I’m a fan of Japanese jazz pianist Hiromi Uehara. There is also a Uehara who plays Major League baseball.
Unfortunately, I’ve never actually heard the name spoken by a native Japanese speaker.
It has long been my understanding that, in the Japanese language, adjacent vowel sounds are, in most cases, pronounced separately. (That is, when the Japanese is rendered in romaji/Roman characters.) In actual practice, what little spoken Japanese I’ve heard has tended to blend the two vowel sounds into a single sound, and that sound is what you would get if you pronounced the two Roman vowels consecutively but sort of run together.
As a result, when I first saw the name “Uehara”, my brain said, “weh-HA-ra”.
However, when I hear baseball announcers speaking the name, most of them pronounce it “OO-ee-HA-ra”. None of these announcers have been native Japanese speakers. I’ve also heard enough mispronunciation of Spanish names by baseball announcers that I don’t have complete confidence that they’re pronouncing this Japanese name correctly. For one thing, I know that the Japanese sound represented as “e” has more of an “eh” sound to it, not an “ee” sound.
I haven’t spoken Japanese since I was five years old (except for a class I took at UCLA in the '80s), so take this as you will. I would pronounce it ‘oo-eh-hah-ra’, with the tongue touching the roof of the mouth so that it’s a combined ‘l/r’ sound (like in ‘Gojira’), and with no emphasis on any syllable.
Not Japanese, but my best guess based on the names of Japanese folks I know would be “oo-ey-ha-ra”. That’s “oo” rhymes with “blue” and “ey” rhymes with “hey”.
I’d be pretty certain it is not pronounced with “weh”/“way” as the first syllable, as that sound isn’t really used in modern Japanese.
Trick for pronouncing the Japanese “r”:
Say “pudding”
now “puddin”
now “puddin” really fast, with slight emphasis on the first syllable
the “dd” will start to sound like a combination of “r” “l” and “d”
now it sounds like “purin” with the Japanese r-sound
note how your tongue is moving, and try to replicate that for other r-sounds.
Kinda convoluted, but it works.
…or just pronounce it like a normal English “r”. No one’s gonna misunderstand it or anything.
Pronunciation also depends on regional accents. Remember the Nagano Olympics? How Nagano was pronounced (where the stress was) depended on which Prefecture the speaker lived.
I can’t speak more than a few words of Japanese but I thought there was no stressing of any syllables in Japanese other than when marked with a “stress mark”.
I’ve always used the name “Katy” or the word “kitty”, which in my dialect contain the alveolar tap/flap naturally. Though as always using words is unreliable since it depends on the person’s accent.

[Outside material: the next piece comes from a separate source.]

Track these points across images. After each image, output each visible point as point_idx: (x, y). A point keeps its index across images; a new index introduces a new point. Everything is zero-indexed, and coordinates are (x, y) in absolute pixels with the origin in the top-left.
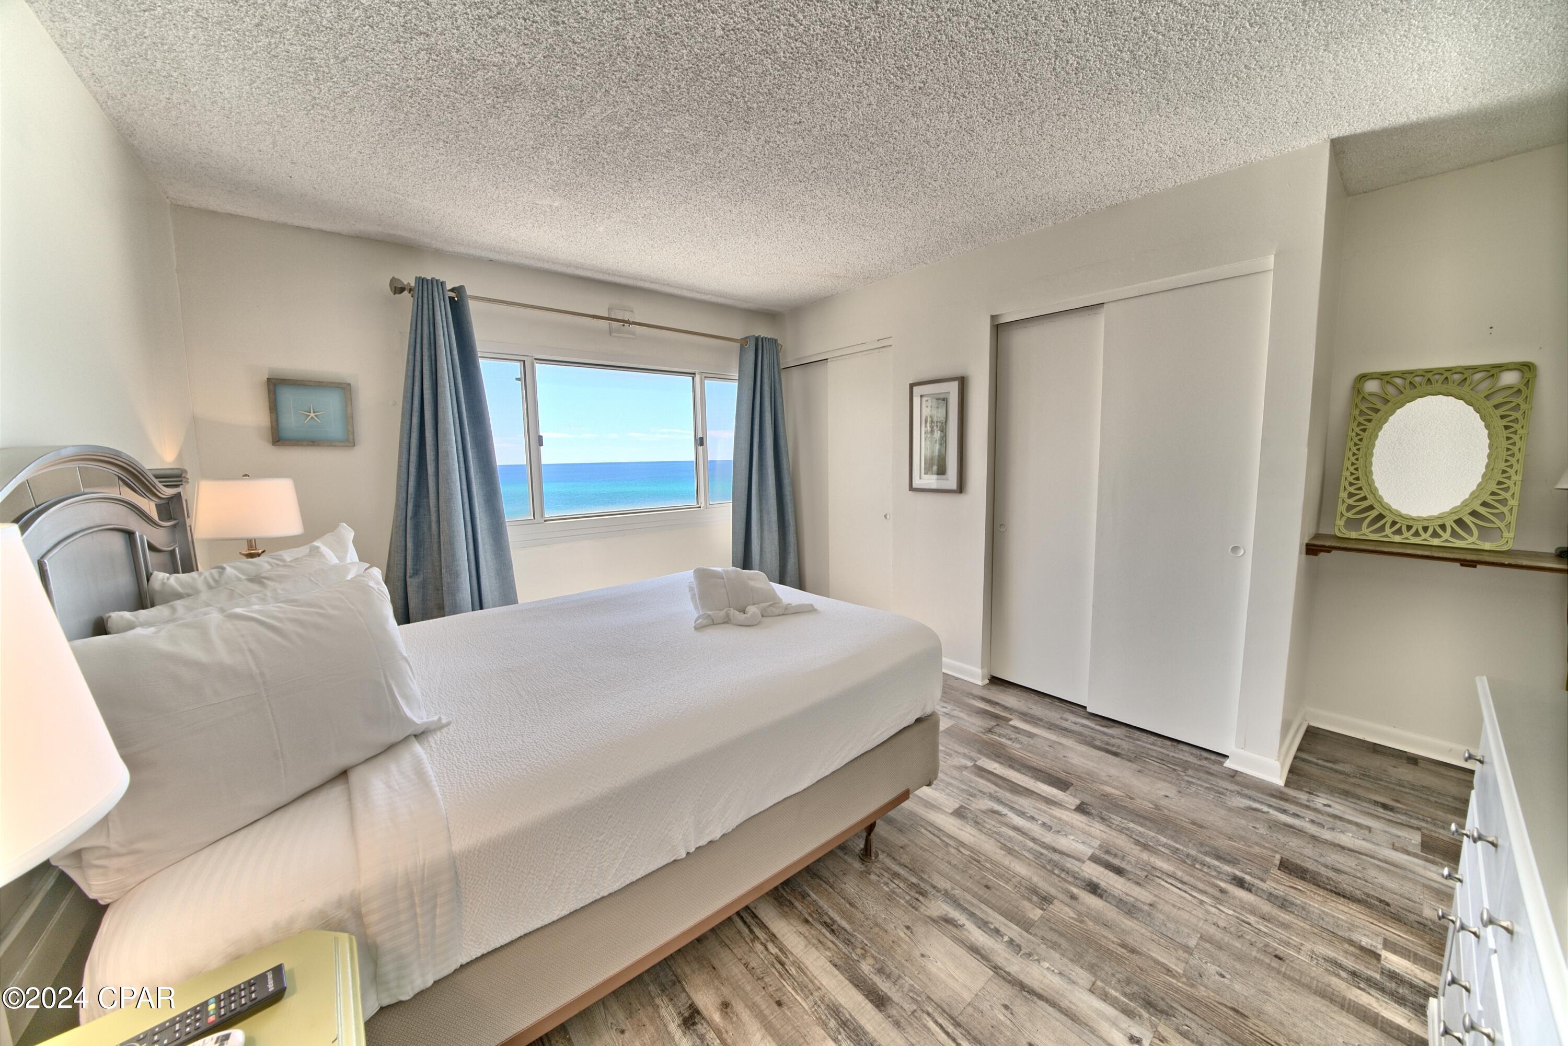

There’s also some pseudo-stressing because Japanese is a tonal language. Yes, Japanese is tonal, it* actually has some really weird rules for tonality (for instance, if I recall correctly, the pitch can’t fall after it raises within the same word). It’s not as heavily or obviously tonal as, say, Chinese though (and I understand that most Japanese people don’t consciously notice that it’s tonal). And yes, I have a cite, but unfortunately it’s not web accessible (without a subscription at least), try to find the Illustrations of the IPA: Japanese article if you have access to the IPA Journal, I think it was published around 1992 or so – it has some examples of tonal minimal pairs.
And by “it” I mean boring academic modern Tokyo dialect. Your dialect may differ.
Use the wrong intonation in Chinese and you may get a completely different word. Use the wrong intonation in Japanese and you just sound like a funny foreigner. Err… sound more like a funny foreigner.
There is some rule of stress. Meaning of words differ by the intonation. For example, hashi can mean either bridge or chopsticks- ha/SHI for bridge and HA/shi for chopsticks. There are a lot of words like this. What makes it even more complicated is that the Tokyo and Kyoto dialects are flipped, so in Tokyo ha/SHI is bridge but in Kyoto ha/SHI is chopsticks. :smack:
I like to think of it equivalent to how we differentiate with intonation with words such as Polish/polish and produce the papers/she bought produce. Not exactly the same, but similar to that affect.
There are some other things about intonation like not sounding so foreign when talking. When I lived there for a year one teacher tried to teach us with long words, waving his hand up and down to show where the higher intonations should be, but I never saw a pattern to the madness and as a result never really understood it.
It means lips close together, almost touching, leaving a smaller space for the sound to get out. The “compression” is relative to their more relaxed position for /u/ in other languages.
All my life I’ve been telling people that it’s similar to a Spanish rolled r. Is this not a close approximation? Mind you, I’ve always had a problem pronouncing both.